━━━━━ Data for the task ━━━━━

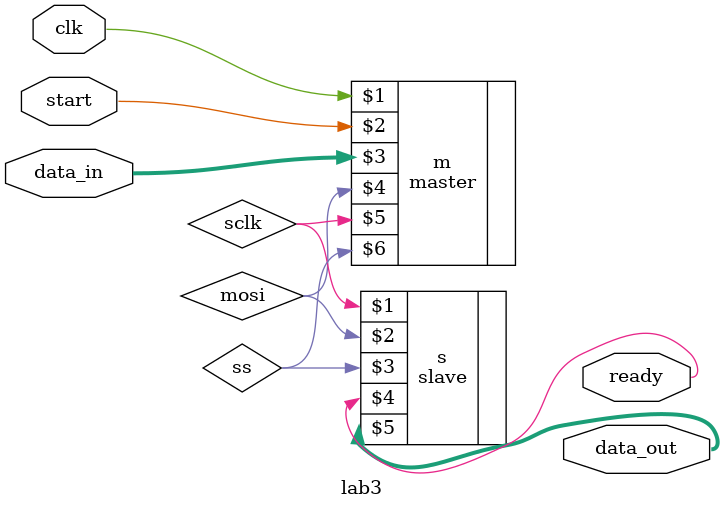
<source format=v>
module lab3
(
    input wire clk,
    input wire [7:0] data_in,
    input wire start,
    output wire [7:0] data_out,
    output wire ready
);

wire mosi, sclk, ss;

master m(clk, start, data_in, mosi, sclk, ss);
slave s(sclk, mosi, ss, ready, data_out);

endmodule

</source>
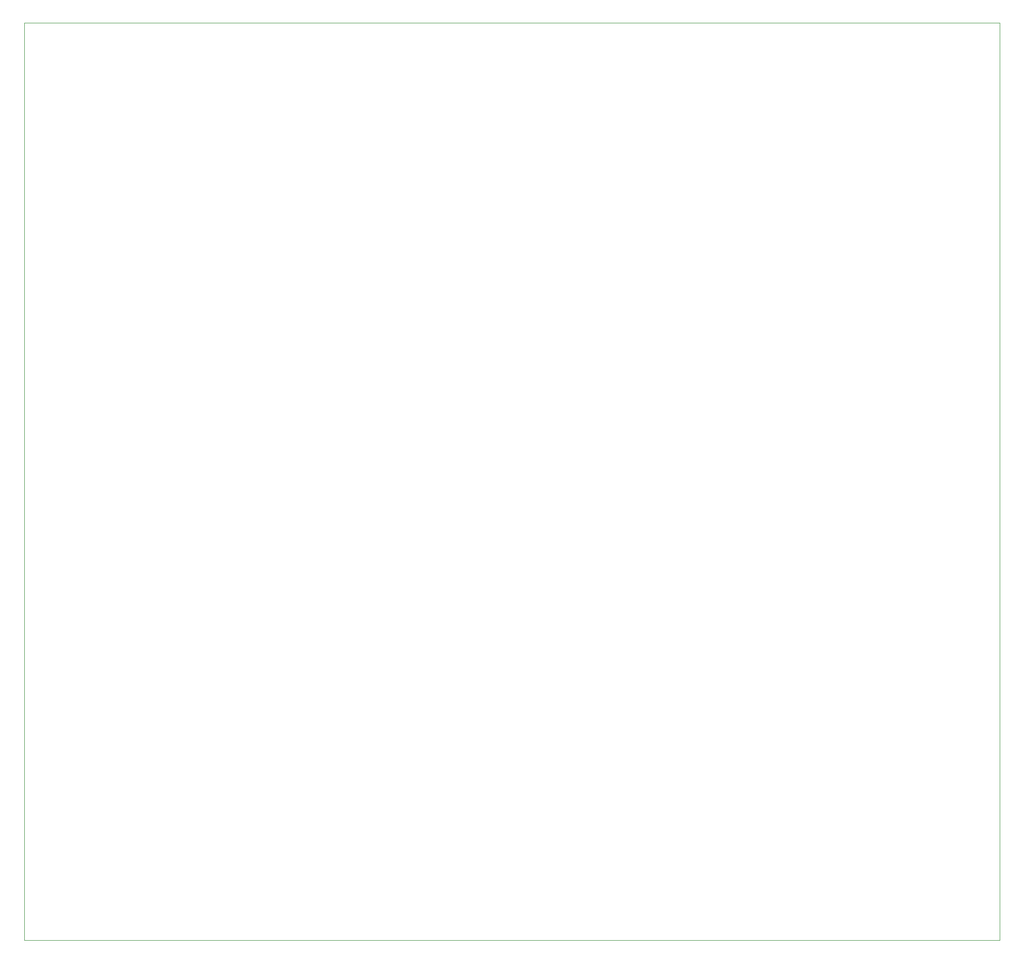
<source format=gbr>
%FSLAX34Y34*%
%MOMM*%
%LNOUTLINE*%
G71*
G01*
%ADD10C,0.002*%
%LPD*%
G54D10*
X-1704950Y426900D02*
X-4950Y426900D01*
X-4950Y-1173100D01*
X-1704950Y-1173100D01*
X-1704950Y426900D01*
M02*

</source>
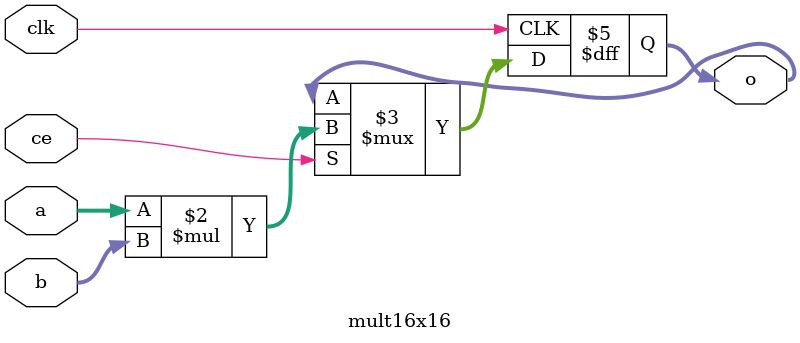
<source format=sv>

module mult16x16(clk, ce, a, b, o);
input clk;
input ce;
input [15:0] a;
input [15:0] b;
output reg [31:0] o;

always @(posedge clk)
  if (ce) o <= a * b;
  
endmodule

</source>
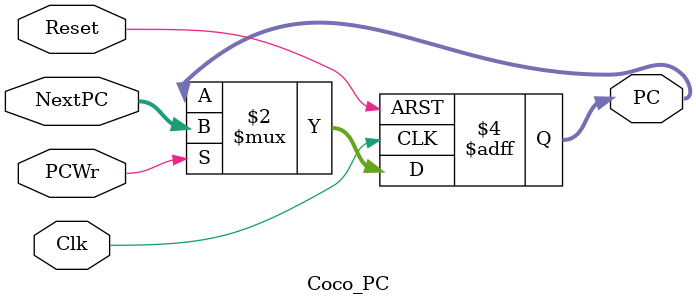
<source format=v>
module Coco_PC(Clk,Reset,NextPC,PCWr,PC);
input Clk,Reset,PCWr;
input[31:0] NextPC;
output[31:0] PC;
reg[31:0] PC;
always @(posedge Clk or posedge Reset)
   begin
   if (Reset) PC<=32'hBFC00000; 
   else
    if (PCWr) PC<=NextPC;  
   end
   
 endmodule
</source>
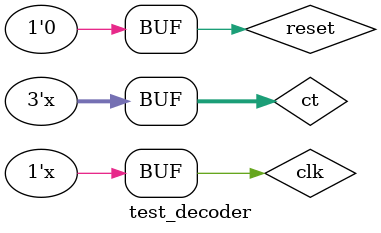
<source format=v>
module decoder3to8 (C, D);
	input [2:0] C;
	output [7:0] D;
	
	reg [7:0] D;
	
	always @(C)
		begin
			case (C)
				3'd0: D = 8'b11111110;
				3'd1: D = 8'b11111101;
				3'd2: D = 8'b11111011;
				3'd3: D = 8'b11110111;
				3'd4: D = 8'b11101111;
				3'd5: D = 8'b11011111; //disabled
				3'd6: D = 8'b10111111; //disabled
				3'd7: D = 8'b01111111; //disabled
				default:;
			endcase
		end
endmodule

module test_decoder;
	reg clk, reset;
	reg [2:0] ct;
	
	wire [7:0] d;
	
	decoder3to8 dec (ct, d);
	
	parameter cc = 10;
	
	always
		#cc clk = ~clk;
		
	always
		#(5*cc) ct = ct + 1;
		
	initial
	begin
		reset = 1;
		ct = 3'b000;
		clk = 0;
		#cc reset = 0;
	end
endmodule

</source>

━━━━━

● **Instruction**: Wherever a picture appears in the data, please drop it and retype the rest exactly.

● **Answer to this task**:
<source format=v>
module lab3
(
    input wire clk,
    input wire [7:0] data_in,
    input wire start,
    output wire [7:0] data_out,
    output wire ready
);

wire mosi, sclk, ss;

master m(clk, start, data_in, mosi, sclk, ss);
slave s(sclk, mosi, ss, ready, data_out);

endmodule

</source>
<source format=gbr>
%FSLAX34Y34*%
%MOMM*%
%LNOUTLINE*%
G71*
G01*
%ADD10C,0.002*%
%LPD*%
G54D10*
X-1704950Y426900D02*
X-4950Y426900D01*
X-4950Y-1173100D01*
X-1704950Y-1173100D01*
X-1704950Y426900D01*
M02*

</source>
<source format=sv>

module mult16x16(clk, ce, a, b, o);
input clk;
input ce;
input [15:0] a;
input [15:0] b;
output reg [31:0] o;

always @(posedge clk)
  if (ce) o <= a * b;
  
endmodule

</source>
<source format=v>
module Coco_PC(Clk,Reset,NextPC,PCWr,PC);
input Clk,Reset,PCWr;
input[31:0] NextPC;
output[31:0] PC;
reg[31:0] PC;
always @(posedge Clk or posedge Reset)
   begin
   if (Reset) PC<=32'hBFC00000; 
   else
    if (PCWr) PC<=NextPC;  
   end
   
 endmodule
</source>
<source format=v>
module decoder3to8 (C, D);
	input [2:0] C;
	output [7:0] D;
	
	reg [7:0] D;
	
	always @(C)
		begin
			case (C)
				3'd0: D = 8'b11111110;
				3'd1: D = 8'b11111101;
				3'd2: D = 8'b11111011;
				3'd3: D = 8'b11110111;
				3'd4: D = 8'b11101111;
				3'd5: D = 8'b11011111; //disabled
				3'd6: D = 8'b10111111; //disabled
				3'd7: D = 8'b01111111; //disabled
				default:;
			endcase
		end
endmodule

module test_decoder;
	reg clk, reset;
	reg [2:0] ct;
	
	wire [7:0] d;
	
	decoder3to8 dec (ct, d);
	
	parameter cc = 10;
	
	always
		#cc clk = ~clk;
		
	always
		#(5*cc) ct = ct + 1;
		
	initial
	begin
		reset = 1;
		ct = 3'b000;
		clk = 0;
		#cc reset = 0;
	end
endmodule

</source>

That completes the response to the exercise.